The obvious attraction of COT is a lower cost of goods sold. ASIC companies are now buying wafers from foundries, so it is natural for ASIC customers to ask, "why not cut out the middleman?" Not only are advanced process technology wafers available, everything else you need to produce a complex IC is available at competitive prices, too. However, the pathway f rom netlist to sample parts involves building an infrastructure composed of tools, people and methodology.
The biggest outlay is for tools. A minimum "starter" physical-design and design-for-test tool seat is about $1.5 million, but by the time the project is over, you will have spent $3 million to $5 million. You'll need a team of about five to eight engineers to set up a design flow, manage intellectual property and build the chip, at a cost of at least $1 million per year. For companies doing one to three chips a year, it is cheaper and less risky to outsource the physical design. Outsourced physical design will range from $250,000 to $2.5 million per chip depending on the chip's complexity and performance, and the vendor's competence. Silicon IP usually comes at no extra charge in ASIC, but has to be purchased in the COT model.

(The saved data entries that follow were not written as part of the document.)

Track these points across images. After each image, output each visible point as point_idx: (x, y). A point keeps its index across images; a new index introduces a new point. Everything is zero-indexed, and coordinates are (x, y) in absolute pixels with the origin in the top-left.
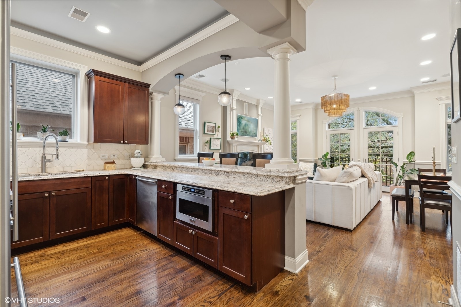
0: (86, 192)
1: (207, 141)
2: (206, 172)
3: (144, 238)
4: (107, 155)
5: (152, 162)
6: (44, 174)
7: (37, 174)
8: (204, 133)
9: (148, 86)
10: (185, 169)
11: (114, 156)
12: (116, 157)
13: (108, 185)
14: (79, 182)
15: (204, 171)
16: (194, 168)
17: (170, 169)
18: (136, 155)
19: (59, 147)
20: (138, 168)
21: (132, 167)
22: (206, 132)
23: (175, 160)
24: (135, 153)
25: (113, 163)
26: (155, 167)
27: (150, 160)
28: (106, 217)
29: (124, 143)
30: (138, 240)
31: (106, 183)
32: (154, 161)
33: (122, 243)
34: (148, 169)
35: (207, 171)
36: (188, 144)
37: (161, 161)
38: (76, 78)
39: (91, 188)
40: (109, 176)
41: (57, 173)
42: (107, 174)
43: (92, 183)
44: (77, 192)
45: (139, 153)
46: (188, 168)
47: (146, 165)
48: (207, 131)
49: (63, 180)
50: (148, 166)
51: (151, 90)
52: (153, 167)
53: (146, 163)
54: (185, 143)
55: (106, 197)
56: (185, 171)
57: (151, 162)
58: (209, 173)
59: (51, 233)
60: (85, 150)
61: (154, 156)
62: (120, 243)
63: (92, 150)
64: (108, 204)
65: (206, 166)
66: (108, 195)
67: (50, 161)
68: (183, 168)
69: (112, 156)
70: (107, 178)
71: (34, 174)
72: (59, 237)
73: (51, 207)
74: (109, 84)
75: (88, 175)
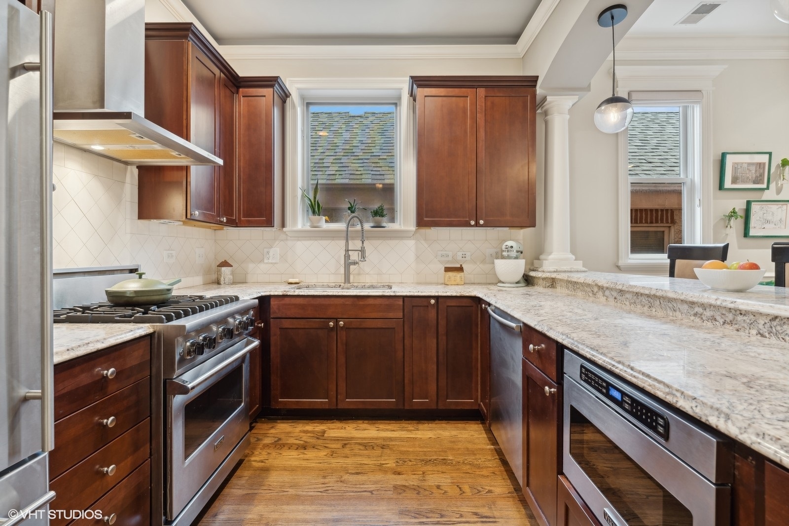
0: (394, 328)
1: (734, 212)
2: (708, 313)
3: (500, 471)
4: (450, 254)
5: (545, 270)
6: (347, 285)
7: (337, 284)
8: (721, 187)
9: (532, 81)
10: (628, 296)
11: (464, 256)
12: (468, 258)
13: (436, 317)
14: (381, 304)
15: (700, 310)
16: (658, 294)
17: (586, 292)
18: (505, 254)
19: (364, 239)
20: (511, 283)
21: (500, 282)
22: (728, 184)
23: (619, 269)
24: (504, 247)
25: (460, 269)
26: (553, 283)
27: (541, 266)
28: (432, 388)
29: (478, 225)
30: (485, 472)
31: (432, 314)
32: (552, 269)
33: (449, 464)
34: (536, 287)
35: (712, 313)
36: (670, 227)
37: (569, 270)
38: (398, 108)
39: (404, 321)
40: (437, 298)
41: (364, 284)
42: (433, 294)
43: (405, 311)
44: (379, 326)
45: (512, 247)
46: (637, 294)
47: (532, 277)
48: (735, 180)
49: (356, 299)
50: (536, 281)
51: (539, 90)
52: (548, 285)
53: (532, 274)
54: (662, 225)
55: (433, 343)
56: (627, 303)
57: (543, 272)
58: (721, 321)
59: (339, 397)
60: (411, 243)
61: (551, 257)
62: (444, 462)
63: (423, 242)
64: (435, 359)
65: (715, 290)
66: (435, 341)
67: (355, 263)
68: (621, 291)
69: (460, 254)
70: (433, 301)
71: (334, 284)
72: (352, 407)
73: (338, 349)
74: (444, 98)
75: (398, 294)
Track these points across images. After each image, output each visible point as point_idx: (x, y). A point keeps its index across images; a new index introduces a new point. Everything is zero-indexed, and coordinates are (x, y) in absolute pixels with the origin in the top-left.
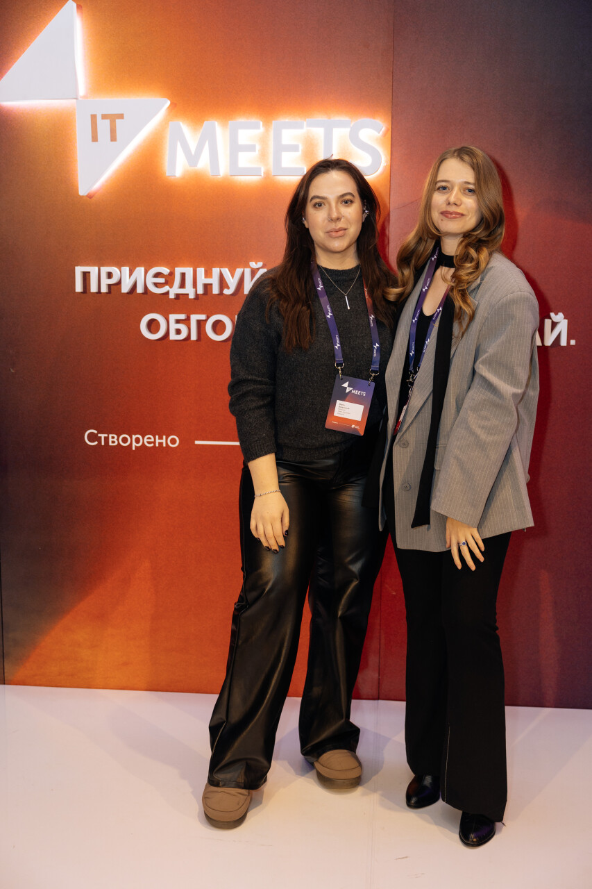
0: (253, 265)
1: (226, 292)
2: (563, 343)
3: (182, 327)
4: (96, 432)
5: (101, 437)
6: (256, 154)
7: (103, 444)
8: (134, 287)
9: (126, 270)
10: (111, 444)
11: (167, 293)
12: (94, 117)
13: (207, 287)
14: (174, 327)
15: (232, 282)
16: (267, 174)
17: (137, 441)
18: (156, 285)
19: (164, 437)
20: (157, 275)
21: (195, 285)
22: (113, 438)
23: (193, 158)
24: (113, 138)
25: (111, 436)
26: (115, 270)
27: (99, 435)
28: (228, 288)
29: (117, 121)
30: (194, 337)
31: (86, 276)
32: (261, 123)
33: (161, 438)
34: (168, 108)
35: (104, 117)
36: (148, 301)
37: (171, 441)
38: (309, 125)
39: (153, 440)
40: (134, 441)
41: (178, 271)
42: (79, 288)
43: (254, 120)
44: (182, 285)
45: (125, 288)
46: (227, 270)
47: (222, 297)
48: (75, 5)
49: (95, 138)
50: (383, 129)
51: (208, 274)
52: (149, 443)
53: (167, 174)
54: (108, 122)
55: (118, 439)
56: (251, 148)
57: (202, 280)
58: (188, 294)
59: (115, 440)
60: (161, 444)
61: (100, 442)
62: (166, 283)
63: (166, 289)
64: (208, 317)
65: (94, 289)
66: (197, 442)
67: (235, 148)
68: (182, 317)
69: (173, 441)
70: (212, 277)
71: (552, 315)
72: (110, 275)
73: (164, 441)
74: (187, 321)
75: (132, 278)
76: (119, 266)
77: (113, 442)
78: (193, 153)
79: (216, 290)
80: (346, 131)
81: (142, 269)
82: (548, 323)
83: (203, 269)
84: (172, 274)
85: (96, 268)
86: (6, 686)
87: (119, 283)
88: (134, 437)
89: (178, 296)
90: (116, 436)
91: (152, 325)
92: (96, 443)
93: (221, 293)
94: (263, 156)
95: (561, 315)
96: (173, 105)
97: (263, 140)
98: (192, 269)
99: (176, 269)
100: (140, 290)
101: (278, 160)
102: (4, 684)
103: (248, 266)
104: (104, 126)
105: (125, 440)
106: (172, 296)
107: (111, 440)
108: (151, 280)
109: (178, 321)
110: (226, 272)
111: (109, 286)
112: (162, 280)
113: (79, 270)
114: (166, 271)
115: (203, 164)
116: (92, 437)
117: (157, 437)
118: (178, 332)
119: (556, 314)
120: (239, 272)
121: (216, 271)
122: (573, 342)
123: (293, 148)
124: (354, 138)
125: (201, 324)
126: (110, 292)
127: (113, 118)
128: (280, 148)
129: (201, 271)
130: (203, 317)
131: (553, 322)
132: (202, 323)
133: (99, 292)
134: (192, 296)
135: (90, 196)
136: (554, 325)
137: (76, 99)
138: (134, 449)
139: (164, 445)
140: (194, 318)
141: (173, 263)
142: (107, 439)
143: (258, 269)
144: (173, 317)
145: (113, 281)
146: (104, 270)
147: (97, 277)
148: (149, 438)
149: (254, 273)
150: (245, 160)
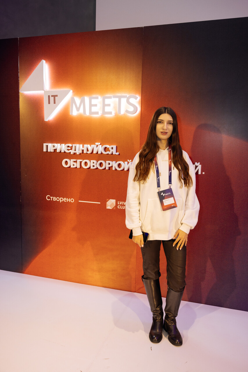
2: (200, 173)
3: (75, 163)
4: (50, 196)
7: (52, 200)
10: (54, 200)
11: (70, 153)
12: (49, 96)
13: (83, 151)
14: (71, 163)
15: (90, 149)
17: (62, 199)
18: (68, 150)
19: (70, 199)
20: (68, 147)
21: (79, 150)
23: (78, 109)
24: (55, 103)
25: (54, 197)
26: (56, 145)
27: (51, 197)
28: (89, 151)
29: (56, 97)
30: (78, 167)
31: (47, 146)
32: (100, 97)
33: (69, 199)
35: (52, 96)
36: (65, 155)
37: (71, 200)
38: (114, 97)
39: (66, 200)
40: (61, 200)
41: (74, 145)
42: (45, 150)
45: (58, 151)
48: (44, 61)
49: (49, 103)
51: (83, 147)
52: (65, 200)
53: (70, 114)
54: (53, 97)
55: (56, 199)
56: (96, 105)
57: (81, 148)
59: (55, 199)
60: (68, 201)
61: (51, 199)
63: (70, 151)
64: (83, 161)
65: (49, 151)
66: (79, 201)
67: (91, 105)
68: (75, 160)
71: (196, 163)
72: (54, 146)
73: (69, 200)
74: (76, 162)
75: (61, 147)
76: (57, 143)
77: (55, 200)
80: (125, 99)
81: (64, 144)
84: (72, 146)
85: (50, 144)
88: (61, 198)
89: (74, 153)
90: (55, 198)
91: (66, 163)
92: (50, 200)
93: (87, 153)
95: (199, 163)
98: (78, 145)
100: (62, 151)
101: (104, 109)
102: (22, 273)
103: (95, 144)
104: (52, 99)
105: (58, 199)
106: (72, 153)
107: (54, 199)
108: (66, 148)
109: (74, 162)
110: (89, 146)
111: (54, 150)
112: (70, 148)
113: (45, 145)
114: (70, 145)
115: (81, 111)
116: (49, 198)
117: (67, 199)
118: (74, 165)
120: (93, 146)
121: (85, 146)
122: (204, 173)
123: (109, 105)
124: (128, 102)
125: (81, 162)
126: (54, 152)
127: (55, 96)
129: (81, 145)
130: (81, 160)
131: (196, 166)
133: (51, 152)
134: (78, 154)
135: (49, 121)
137: (44, 90)
138: (60, 202)
139: (70, 201)
140: (79, 161)
141: (73, 143)
142: (53, 198)
143: (99, 145)
144: (72, 160)
145: (55, 148)
146: (52, 145)
147: (50, 147)
148: (65, 199)
149: (97, 146)
150: (94, 109)
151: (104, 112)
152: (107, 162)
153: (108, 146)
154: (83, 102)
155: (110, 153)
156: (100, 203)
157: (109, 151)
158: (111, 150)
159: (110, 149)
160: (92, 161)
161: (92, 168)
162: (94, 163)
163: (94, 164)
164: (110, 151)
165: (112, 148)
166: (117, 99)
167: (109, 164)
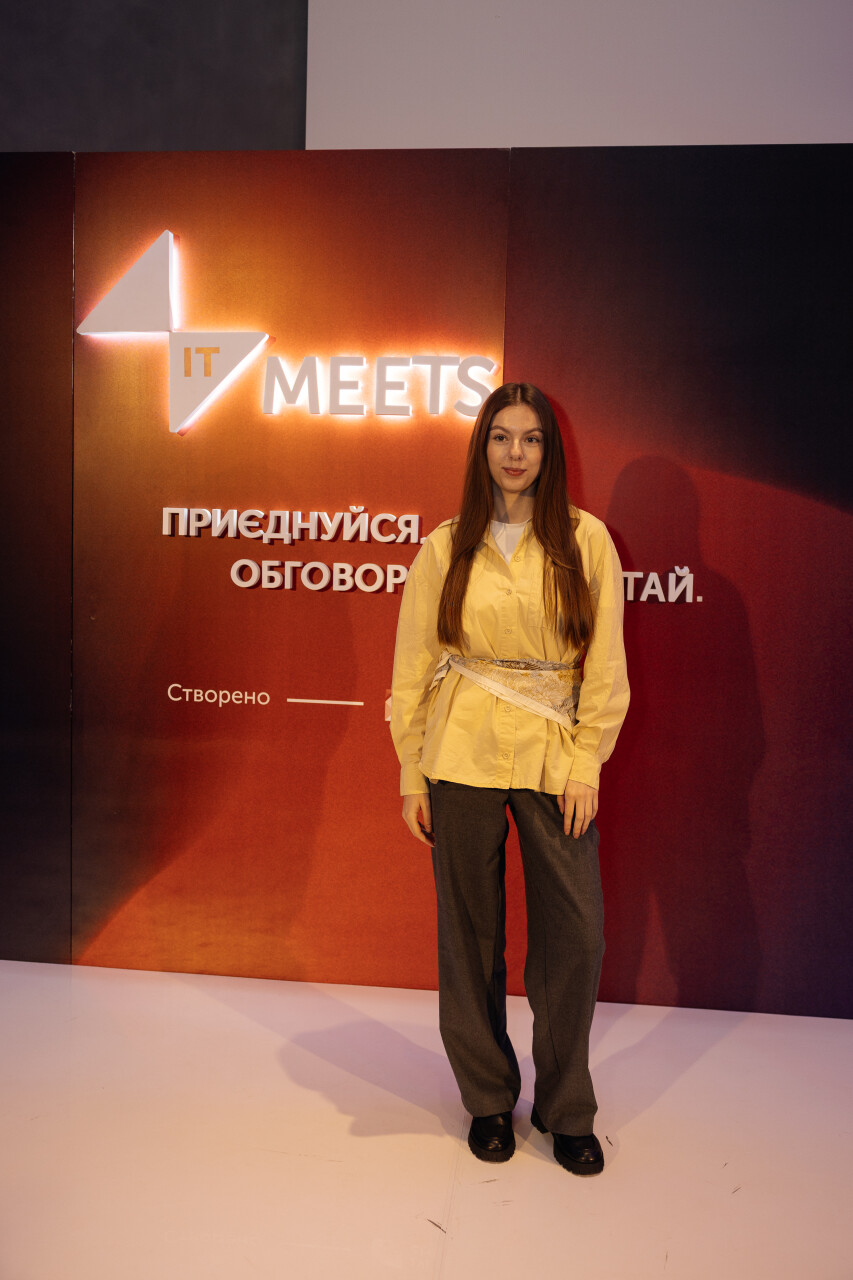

The typical cost of a mask set for 130 nm is $750,000; this cost can be cut down by a factor of four by going on a shared project "shuttle." Shuttle chips have to conform to a specific size, commonly 5 x 5 mm. The cost associated with back-end supply chain operations includes a plethora of details managed by the ASIC house, whose costs become the direct responsibility of the COT customer.
A lower-cost alternative for the captive team is outsourcing, since the outsourcing vendor's cost can be spread over more projects. Historically, all these costs have been included in the ASIC supplier's NRE charge and production chip markup. The COT customer has to pay these up front charges at market rates, and be paid at the time service is provided. There is no free lunch adopting COT over ASIC. COT customers clearly gain more design freedom, more visibility into schedule and lower piece-part costs. However, they must accept increased risk in managing physical design and the supply chain. In the meantime, it is possible that savvy ASIC suppliers will overcome their physical-design inadequacies.